What to produce:
Reproduce the data below word for word, from its first line through the line that contains "crop and rotate: angle".

= = = =

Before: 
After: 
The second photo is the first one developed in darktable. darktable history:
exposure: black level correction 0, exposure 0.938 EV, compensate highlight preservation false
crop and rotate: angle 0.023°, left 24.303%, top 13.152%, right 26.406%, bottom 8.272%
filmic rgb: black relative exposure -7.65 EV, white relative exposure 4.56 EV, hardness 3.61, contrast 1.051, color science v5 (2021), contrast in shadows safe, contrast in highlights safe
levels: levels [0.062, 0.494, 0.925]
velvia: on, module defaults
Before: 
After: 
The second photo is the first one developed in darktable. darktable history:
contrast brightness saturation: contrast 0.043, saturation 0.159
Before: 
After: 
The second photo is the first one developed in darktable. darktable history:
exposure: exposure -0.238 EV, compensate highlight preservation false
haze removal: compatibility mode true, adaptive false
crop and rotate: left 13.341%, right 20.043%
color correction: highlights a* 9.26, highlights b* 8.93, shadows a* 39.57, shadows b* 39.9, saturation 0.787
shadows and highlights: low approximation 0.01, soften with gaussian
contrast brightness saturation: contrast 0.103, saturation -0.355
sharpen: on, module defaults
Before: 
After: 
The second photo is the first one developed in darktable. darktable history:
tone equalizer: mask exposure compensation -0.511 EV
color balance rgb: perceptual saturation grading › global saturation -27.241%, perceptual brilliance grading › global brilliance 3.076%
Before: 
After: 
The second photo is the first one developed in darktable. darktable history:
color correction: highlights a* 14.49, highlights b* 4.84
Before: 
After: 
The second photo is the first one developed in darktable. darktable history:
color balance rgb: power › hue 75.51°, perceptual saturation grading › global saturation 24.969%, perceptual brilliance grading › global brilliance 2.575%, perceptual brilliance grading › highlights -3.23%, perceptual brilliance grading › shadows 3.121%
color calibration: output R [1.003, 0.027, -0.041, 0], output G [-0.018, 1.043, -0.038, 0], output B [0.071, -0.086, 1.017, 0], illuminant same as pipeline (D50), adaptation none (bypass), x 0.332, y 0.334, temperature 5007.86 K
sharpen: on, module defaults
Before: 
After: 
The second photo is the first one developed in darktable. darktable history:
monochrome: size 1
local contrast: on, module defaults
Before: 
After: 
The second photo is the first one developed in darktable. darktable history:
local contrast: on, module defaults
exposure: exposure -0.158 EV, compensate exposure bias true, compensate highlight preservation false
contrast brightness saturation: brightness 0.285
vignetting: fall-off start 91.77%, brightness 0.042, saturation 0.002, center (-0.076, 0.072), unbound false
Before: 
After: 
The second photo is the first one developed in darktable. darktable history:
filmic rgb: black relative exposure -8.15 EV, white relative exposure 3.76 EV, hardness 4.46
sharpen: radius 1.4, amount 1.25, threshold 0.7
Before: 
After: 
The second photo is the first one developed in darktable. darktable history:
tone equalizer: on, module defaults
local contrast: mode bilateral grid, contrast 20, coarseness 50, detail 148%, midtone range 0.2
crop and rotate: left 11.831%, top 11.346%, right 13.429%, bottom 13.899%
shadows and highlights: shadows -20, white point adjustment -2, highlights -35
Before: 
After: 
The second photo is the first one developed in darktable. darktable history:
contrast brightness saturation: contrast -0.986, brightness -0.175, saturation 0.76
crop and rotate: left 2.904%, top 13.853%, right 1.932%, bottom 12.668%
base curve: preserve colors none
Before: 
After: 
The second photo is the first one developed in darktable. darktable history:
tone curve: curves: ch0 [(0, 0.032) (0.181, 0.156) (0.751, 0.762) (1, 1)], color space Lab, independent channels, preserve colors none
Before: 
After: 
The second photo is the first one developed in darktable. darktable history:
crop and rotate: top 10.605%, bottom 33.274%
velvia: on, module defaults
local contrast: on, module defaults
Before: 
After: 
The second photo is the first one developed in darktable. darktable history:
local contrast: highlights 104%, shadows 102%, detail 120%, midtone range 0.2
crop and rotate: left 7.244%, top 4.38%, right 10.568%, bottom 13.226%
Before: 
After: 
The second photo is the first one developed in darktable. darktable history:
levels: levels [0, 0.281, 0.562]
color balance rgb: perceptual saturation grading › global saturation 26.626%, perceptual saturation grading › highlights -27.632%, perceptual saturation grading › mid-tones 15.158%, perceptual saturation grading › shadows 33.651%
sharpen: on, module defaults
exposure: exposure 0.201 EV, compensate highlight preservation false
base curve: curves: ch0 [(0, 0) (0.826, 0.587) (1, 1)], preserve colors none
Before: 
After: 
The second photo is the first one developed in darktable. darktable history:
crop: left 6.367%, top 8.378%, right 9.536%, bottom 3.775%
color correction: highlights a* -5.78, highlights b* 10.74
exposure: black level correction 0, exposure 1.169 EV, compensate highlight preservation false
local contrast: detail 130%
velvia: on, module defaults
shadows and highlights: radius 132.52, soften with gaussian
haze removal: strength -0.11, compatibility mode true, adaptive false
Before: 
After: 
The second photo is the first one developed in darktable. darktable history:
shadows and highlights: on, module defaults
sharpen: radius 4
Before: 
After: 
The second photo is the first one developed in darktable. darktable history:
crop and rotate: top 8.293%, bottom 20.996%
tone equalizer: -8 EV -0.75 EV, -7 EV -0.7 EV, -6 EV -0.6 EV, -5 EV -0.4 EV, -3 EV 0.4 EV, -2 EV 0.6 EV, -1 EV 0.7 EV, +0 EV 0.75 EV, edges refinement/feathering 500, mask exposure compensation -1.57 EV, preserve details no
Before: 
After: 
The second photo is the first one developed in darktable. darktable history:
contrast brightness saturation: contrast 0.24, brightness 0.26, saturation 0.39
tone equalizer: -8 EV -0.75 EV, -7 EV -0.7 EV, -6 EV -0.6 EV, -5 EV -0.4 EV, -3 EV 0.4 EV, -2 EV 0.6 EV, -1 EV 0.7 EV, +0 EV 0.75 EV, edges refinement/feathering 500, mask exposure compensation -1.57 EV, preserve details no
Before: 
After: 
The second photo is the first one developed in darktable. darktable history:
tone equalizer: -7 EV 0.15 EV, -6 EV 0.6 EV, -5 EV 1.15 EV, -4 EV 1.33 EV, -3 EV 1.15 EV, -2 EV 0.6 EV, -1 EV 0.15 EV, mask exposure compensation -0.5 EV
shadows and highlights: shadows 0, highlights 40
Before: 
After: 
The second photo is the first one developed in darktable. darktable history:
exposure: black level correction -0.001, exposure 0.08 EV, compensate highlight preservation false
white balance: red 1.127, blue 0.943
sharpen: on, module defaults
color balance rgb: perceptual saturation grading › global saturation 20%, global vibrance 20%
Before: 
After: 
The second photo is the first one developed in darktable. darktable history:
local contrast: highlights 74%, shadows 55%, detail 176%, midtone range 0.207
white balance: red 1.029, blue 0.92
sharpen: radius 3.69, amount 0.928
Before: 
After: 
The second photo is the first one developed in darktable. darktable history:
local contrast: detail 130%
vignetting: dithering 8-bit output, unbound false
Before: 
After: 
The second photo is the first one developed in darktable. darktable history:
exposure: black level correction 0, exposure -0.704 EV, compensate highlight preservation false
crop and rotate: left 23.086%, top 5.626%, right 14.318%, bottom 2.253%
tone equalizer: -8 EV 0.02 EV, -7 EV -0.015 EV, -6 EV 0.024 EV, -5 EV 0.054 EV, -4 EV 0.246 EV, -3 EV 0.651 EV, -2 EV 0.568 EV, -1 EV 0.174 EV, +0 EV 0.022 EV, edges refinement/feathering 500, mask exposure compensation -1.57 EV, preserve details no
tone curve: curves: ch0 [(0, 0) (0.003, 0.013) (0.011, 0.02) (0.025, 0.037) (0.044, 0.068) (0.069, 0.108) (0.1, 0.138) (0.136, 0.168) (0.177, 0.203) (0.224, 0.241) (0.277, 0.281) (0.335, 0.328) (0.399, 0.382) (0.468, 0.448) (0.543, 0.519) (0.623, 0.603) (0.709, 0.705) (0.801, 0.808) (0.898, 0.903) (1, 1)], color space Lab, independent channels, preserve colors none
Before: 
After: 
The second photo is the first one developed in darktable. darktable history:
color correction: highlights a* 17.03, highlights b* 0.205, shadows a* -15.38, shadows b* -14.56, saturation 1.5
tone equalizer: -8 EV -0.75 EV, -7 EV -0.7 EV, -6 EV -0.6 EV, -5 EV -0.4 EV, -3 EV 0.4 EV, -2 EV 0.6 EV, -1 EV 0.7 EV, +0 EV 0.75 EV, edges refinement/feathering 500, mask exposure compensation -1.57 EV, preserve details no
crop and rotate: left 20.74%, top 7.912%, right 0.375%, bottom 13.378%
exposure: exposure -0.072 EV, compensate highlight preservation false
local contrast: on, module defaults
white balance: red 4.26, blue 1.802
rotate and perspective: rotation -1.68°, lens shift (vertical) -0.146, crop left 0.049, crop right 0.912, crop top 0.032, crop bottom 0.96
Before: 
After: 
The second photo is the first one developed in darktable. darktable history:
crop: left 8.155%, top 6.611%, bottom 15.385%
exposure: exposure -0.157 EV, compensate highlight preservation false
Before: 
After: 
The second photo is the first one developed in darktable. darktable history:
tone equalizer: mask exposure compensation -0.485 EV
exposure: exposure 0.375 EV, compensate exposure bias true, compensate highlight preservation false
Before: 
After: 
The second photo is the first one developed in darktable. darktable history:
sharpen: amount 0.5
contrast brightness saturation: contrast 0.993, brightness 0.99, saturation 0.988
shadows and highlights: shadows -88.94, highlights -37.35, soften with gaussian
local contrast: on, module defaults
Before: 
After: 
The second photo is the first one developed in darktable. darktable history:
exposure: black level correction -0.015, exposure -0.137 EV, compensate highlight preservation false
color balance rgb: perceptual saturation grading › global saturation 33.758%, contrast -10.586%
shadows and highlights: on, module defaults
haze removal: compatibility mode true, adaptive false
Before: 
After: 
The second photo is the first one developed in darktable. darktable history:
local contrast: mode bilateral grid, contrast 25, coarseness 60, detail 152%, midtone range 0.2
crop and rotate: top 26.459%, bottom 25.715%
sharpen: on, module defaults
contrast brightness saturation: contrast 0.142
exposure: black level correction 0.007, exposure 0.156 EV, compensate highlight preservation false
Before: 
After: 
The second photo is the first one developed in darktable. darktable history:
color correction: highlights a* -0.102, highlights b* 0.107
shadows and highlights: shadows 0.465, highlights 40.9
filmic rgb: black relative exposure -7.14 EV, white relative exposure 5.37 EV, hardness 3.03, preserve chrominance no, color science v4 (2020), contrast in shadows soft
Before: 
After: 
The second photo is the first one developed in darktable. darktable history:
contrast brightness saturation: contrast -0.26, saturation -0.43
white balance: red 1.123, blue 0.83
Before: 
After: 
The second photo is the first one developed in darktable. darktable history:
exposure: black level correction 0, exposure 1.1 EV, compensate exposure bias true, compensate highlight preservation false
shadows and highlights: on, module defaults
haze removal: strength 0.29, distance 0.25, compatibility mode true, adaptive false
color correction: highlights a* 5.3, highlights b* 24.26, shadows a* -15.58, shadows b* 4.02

= = = =

Response for this exercise:
Before: 
After: 
The second photo is the first one developed in darktable. darktable history:
exposure: black level correction 0, exposure 0.938 EV, compensate highlight preservation false
crop and rotate: angle 0.023°, left 24.303%, top 13.152%, right 26.406%, bottom 8.272%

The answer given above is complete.